One of the alternate jurors in the George Zimmerman trial was dismissed for reasons unrelated to the trial, Judge Debra Nelson announced Wednesday morning as the trial entered its third day of testimony and 13th day overall.

Nelson identified the dismissed juror as Juror B-72, a young man who stood out in the jury pool when he talked about arm wrestling and said he did his first one-armed pull-up on the same day he first heard about the fatal shooting of Trayvon Martin in Seminole County.

Since B-72 was an alternate juror, the main jury of six women was not affected. Of the three alternate jurors who remain, only one is male.

Zimmerman's previous 911 calls allowed

Also Wednesday, Judge Debra Nelson ruled that she would allow at trial five police dispatch calls Zimmerman made in the months prior to his encounter with Martin.

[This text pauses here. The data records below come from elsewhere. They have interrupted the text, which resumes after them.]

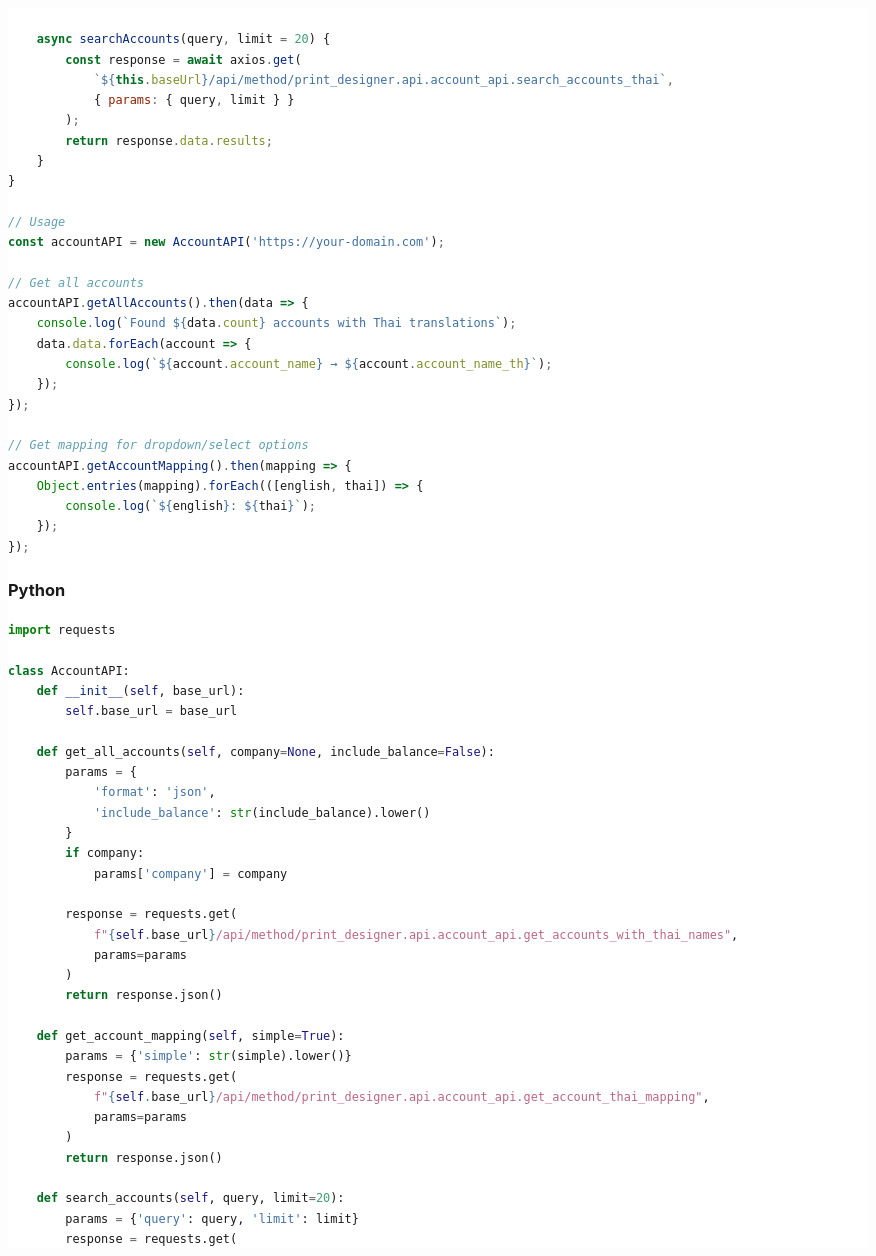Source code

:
 ```javascript

    async searchAccounts(query, limit = 20) {
        const response = await axios.get(
            `${this.baseUrl}/api/method/print_designer.api.account_api.search_accounts_thai`,
            { params: { query, limit } }
        );
        return response.data.results;
    }
}

// Usage
const accountAPI = new AccountAPI('https://your-domain.com');

// Get all accounts
accountAPI.getAllAccounts().then(data => {
    console.log(`Found ${data.count} accounts with Thai translations`);
    data.data.forEach(account => {
        console.log(`${account.account_name} → ${account.account_name_th}`);
    });
});

// Get mapping for dropdown/select options
accountAPI.getAccountMapping().then(mapping => {
    Object.entries(mapping).forEach(([english, thai]) => {
        console.log(`${english}: ${thai}`);
    });
});
```

### Python
```python
import requests

class AccountAPI:
    def __init__(self, base_url):
        self.base_url = base_url

    def get_all_accounts(self, company=None, include_balance=False):
        params = {
            'format': 'json',
            'include_balance': str(include_balance).lower()
        }
        if company:
            params['company'] = company

        response = requests.get(
            f"{self.base_url}/api/method/print_designer.api.account_api.get_accounts_with_thai_names",
            params=params
        )
        return response.json()

    def get_account_mapping(self, simple=True):
        params = {'simple': str(simple).lower()}
        response = requests.get(
            f"{self.base_url}/api/method/print_designer.api.account_api.get_account_thai_mapping",
            params=params
        )
        return response.json()

    def search_accounts(self, query, limit=20):
        params = {'query': query, 'limit': limit}
        response = requests.get(
```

Prosecutors want to use the calls to bolster their argument that Zimmerman was increasingly frustrated with repeated burglaries and had reached a breaking point the night he shot the unarmed teenager. Prosecutors played the calls for the judge Tuesday with the jurors out of the courtroom.

The recordings show Zimmerman's "ill will," prosecutor Richard Mantei said.

"It shows the context in which the defendant sought out his encounter with Trayvon Martin," he said.

O'Mara argued that the calls were irrelevant and that nothing matters but the seven or eight minutes before Zimmerman fired the deadly shot into Martin's chest.

In the calls, Zimmerman identifies himself as a neighborhood watch volunteer and recounts that his neighborhood has had a rash of recent break-ins. In one call, he asks that officers respond quickly since the suspects "typically get away quickly."

In another, he describes suspicious black men hanging around a garage and mentions his neighborhood had a recent garage break-in.

Zimmerman, 29, could get life in prison if convicted of second-degree murder for gunning down Martin as the young man walked from a convenience store. Zimmerman followed him in his truck and called a police dispatch number before he and the teen got into a fight.

Zimmerman has claimed self-defense, saying he opened fire after the teenager jumped him and began slamming his head against the concrete sidewalk.

Zimmerman, whose father is white and whose mother is Hispanic, has denied the confrontation with the black teenager had anything to do with race, as Martin's family and its supporters have charged.

Defense: Witness signed Facebook petition to arrest Zimmerman

Selene Bahadoor, who lived in one of the homes near the scene of the shooting, took the stand Tuesday. She testified that she saw part of the struggle and recalled looking out a window and seeing arms flailing in the dark. She said she left to turn off a stove and then heard a gunshot. The next time she looked out, she saw a body on the ground, she testified.

She described the sound of movement from left to right outside her townhouse, and said she heard what sounded like someone saying, "No" or "Uh."

In cross-examination, defense attorney Mark O'Mara accused Bahadoor of never mentioning the left-to-right movement in previous interviews.